Enterprise IT vendor IBM said KwaZulu-Natal Research Institute for Tuberculosis and HIV (K-RITH) will use Big Data analytics technologies to find new treatments and diagnostic approaches to fight tuberculosis (TB) in South Africa.
IBM’s Big Data analytics technologies will be used on bacterial genetics and drug susceptibility tests to better understand the genomic mechanisms that cause resistance to antibiotics.
Over 100,000 cases of TB are reported every year from KwaZulu-Natal province alone and over 60 percent are also infected with HIV.
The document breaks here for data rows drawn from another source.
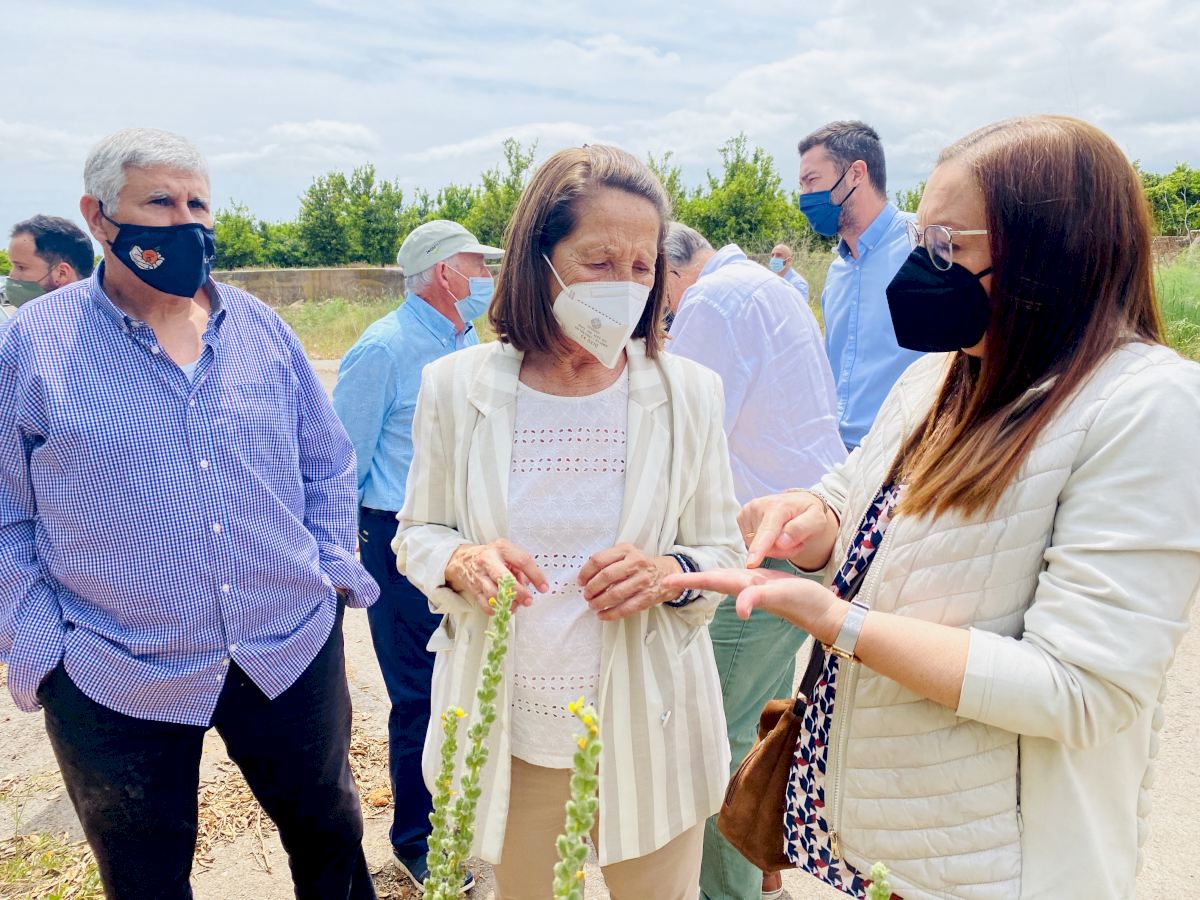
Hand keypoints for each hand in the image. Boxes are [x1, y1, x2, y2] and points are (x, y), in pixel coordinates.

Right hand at [445, 540, 548, 614]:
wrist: (462, 560)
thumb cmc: (491, 556)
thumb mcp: (507, 553)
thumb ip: (519, 568)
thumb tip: (529, 585)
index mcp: (502, 548)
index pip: (523, 560)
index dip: (536, 575)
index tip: (544, 588)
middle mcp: (489, 560)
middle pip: (505, 578)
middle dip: (520, 593)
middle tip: (529, 601)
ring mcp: (479, 575)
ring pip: (494, 594)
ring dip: (508, 603)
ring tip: (516, 606)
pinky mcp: (473, 588)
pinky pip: (485, 603)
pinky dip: (496, 609)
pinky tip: (503, 609)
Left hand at [578, 543, 682, 621]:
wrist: (668, 573)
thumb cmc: (642, 565)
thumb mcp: (627, 554)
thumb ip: (609, 560)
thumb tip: (586, 576)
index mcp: (626, 550)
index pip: (599, 559)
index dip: (586, 572)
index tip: (580, 581)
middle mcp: (635, 563)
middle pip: (606, 576)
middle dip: (591, 588)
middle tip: (586, 595)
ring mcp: (643, 580)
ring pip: (615, 593)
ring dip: (599, 602)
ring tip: (593, 605)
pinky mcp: (648, 596)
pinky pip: (626, 608)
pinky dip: (611, 614)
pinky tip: (603, 615)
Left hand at [661, 567, 844, 641]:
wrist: (826, 613)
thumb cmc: (806, 604)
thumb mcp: (782, 597)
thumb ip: (759, 599)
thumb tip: (739, 609)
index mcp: (745, 587)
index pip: (710, 582)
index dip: (689, 582)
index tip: (665, 583)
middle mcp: (747, 588)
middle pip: (712, 581)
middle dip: (690, 581)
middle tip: (665, 580)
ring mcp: (756, 587)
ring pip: (724, 580)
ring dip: (705, 579)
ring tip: (687, 579)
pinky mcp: (767, 585)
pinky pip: (741, 579)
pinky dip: (728, 576)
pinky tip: (725, 576)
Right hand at [739, 491, 836, 570]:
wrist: (798, 503)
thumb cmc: (809, 513)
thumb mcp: (817, 520)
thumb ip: (801, 529)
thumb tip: (781, 542)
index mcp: (778, 506)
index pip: (768, 531)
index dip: (759, 548)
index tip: (751, 563)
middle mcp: (758, 505)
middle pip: (764, 545)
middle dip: (780, 551)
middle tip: (797, 543)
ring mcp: (747, 511)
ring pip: (755, 546)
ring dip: (772, 549)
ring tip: (786, 538)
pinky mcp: (741, 517)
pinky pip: (749, 542)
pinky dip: (763, 545)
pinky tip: (774, 535)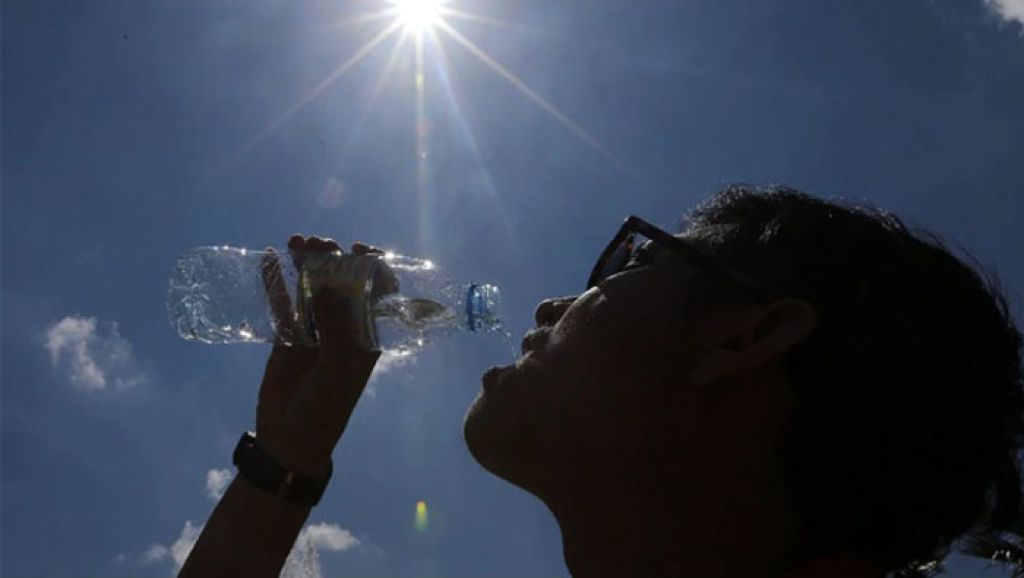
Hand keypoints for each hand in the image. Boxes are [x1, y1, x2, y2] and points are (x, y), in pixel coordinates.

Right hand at [254, 236, 380, 478]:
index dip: (372, 267)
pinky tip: (269, 259)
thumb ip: (336, 324)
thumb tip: (331, 281)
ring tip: (296, 240)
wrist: (291, 439)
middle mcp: (343, 329)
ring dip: (306, 263)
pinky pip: (282, 304)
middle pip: (341, 283)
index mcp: (366, 335)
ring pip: (312, 288)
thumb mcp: (338, 367)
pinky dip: (276, 281)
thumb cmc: (326, 407)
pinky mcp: (286, 338)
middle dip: (333, 258)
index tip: (358, 248)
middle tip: (318, 241)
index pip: (377, 292)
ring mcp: (314, 331)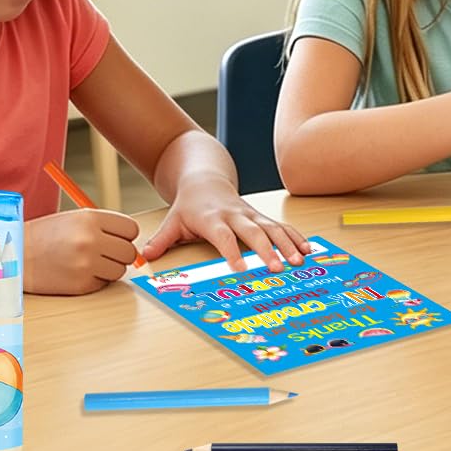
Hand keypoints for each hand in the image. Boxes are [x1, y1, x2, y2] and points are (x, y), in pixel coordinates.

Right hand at [24, 209, 139, 294]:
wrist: (13, 257)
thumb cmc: (45, 236)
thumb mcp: (74, 219)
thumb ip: (104, 227)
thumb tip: (133, 241)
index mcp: (90, 218)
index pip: (131, 229)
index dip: (125, 236)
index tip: (114, 239)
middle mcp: (90, 240)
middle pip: (129, 252)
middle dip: (118, 254)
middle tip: (101, 254)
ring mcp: (86, 263)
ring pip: (119, 270)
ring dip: (108, 269)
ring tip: (86, 262)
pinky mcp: (80, 284)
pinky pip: (103, 284)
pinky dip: (94, 280)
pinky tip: (75, 272)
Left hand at [142, 178, 311, 272]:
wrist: (206, 180)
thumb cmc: (189, 206)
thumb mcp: (172, 221)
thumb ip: (160, 240)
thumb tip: (142, 256)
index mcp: (213, 219)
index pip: (223, 237)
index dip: (232, 253)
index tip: (241, 271)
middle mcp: (236, 216)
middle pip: (255, 233)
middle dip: (268, 251)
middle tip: (279, 269)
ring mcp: (252, 215)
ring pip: (274, 228)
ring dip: (288, 245)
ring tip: (299, 261)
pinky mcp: (263, 217)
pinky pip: (282, 226)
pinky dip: (296, 237)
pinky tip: (308, 250)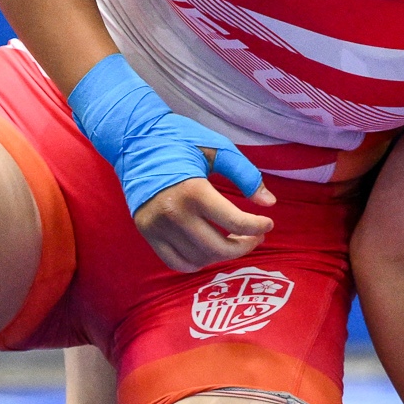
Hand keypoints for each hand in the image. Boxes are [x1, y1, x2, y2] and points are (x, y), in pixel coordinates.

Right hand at [69, 54, 275, 271]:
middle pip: (218, 248)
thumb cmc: (180, 140)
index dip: (258, 227)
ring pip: (199, 259)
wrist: (134, 139)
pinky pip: (175, 262)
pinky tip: (208, 250)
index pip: (234, 222)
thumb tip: (269, 204)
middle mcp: (173, 213)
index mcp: (194, 190)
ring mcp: (157, 226)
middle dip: (244, 246)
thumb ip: (246, 175)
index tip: (268, 224)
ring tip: (233, 240)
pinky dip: (197, 263)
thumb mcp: (218, 150)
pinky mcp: (146, 232)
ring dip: (222, 255)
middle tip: (255, 236)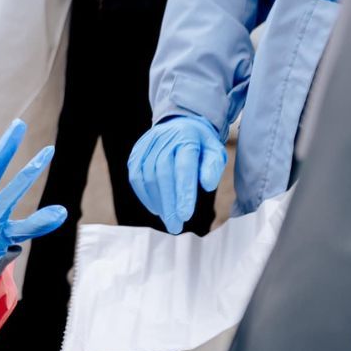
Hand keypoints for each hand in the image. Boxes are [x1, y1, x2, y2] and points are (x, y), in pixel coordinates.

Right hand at [128, 116, 226, 234]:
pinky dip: (144, 195)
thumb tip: (207, 185)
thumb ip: (213, 167)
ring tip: (168, 219)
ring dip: (157, 202)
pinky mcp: (136, 153)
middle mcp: (164, 139)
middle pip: (162, 174)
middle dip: (168, 203)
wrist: (180, 124)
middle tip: (175, 226)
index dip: (183, 192)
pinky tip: (156, 208)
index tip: (185, 215)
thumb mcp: (215, 151)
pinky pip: (136, 176)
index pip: (184, 167)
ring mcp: (147, 145)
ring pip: (147, 176)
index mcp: (187, 138)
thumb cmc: (200, 144)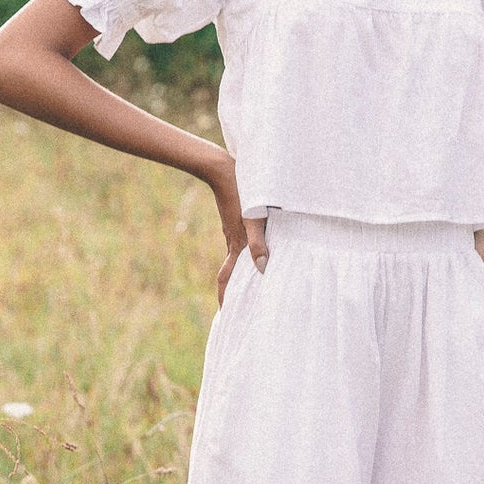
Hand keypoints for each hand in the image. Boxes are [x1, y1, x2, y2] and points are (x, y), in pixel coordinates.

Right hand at [211, 160, 269, 305]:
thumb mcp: (253, 220)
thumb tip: (262, 269)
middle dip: (233, 289)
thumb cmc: (241, 193)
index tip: (224, 313)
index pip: (226, 279)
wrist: (221, 170)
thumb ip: (258, 244)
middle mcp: (233, 241)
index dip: (224, 297)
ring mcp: (233, 230)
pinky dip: (248, 252)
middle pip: (230, 272)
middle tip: (237, 304)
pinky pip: (241, 242)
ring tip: (251, 281)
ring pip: (237, 257)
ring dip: (242, 271)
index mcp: (236, 245)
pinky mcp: (236, 219)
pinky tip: (257, 249)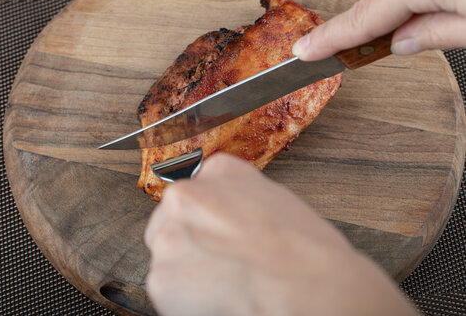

The work with IBM involving its Big Data and deep data analytics technology — will enable K-RITH to understand bacteria genomes from drug-resistant strains of M. tuberculosis — the bacteria that causes TB.
Its science has benefitted from IBM’s global network of research labs and world leading expertise in computational biology. Researchers from the Haifa, Melbourne, and Africa labs are working together to analyze over 200 TB genomes, each with 4.4 million base pairs, to better understand the complex clinical picture of African tuberculosis infections.
Michal Rosen-Zvi, senior manager of analytics at IBM’s Research Lab in Haifa, Israel said: “The bioinformatics or computational tools needed to extract information on the disease are very new, yet cracking the code of this genomic information will help define which treatment combinations work best for different patients and how they work on different strains of TB.”
IBM’s work on other solutions, including EuResist program, developed to help physicians select the optimal treatments for HIV patients, have paved the way for the use of bioinformatics in disease treatment.
EuResist combines large databases and new prediction engines to provide predictive modeling of how HIV would react in a particular person treated with specific combination of drugs. This system, available since 2008, is the world’s largest database containing clinical and genomic information on HIV.
Last week, IBM said the New York Genome Center will test a IBM Watson prototype designed specifically for genomic research as a tool to help oncologists deliver more personalized care to cancer patients.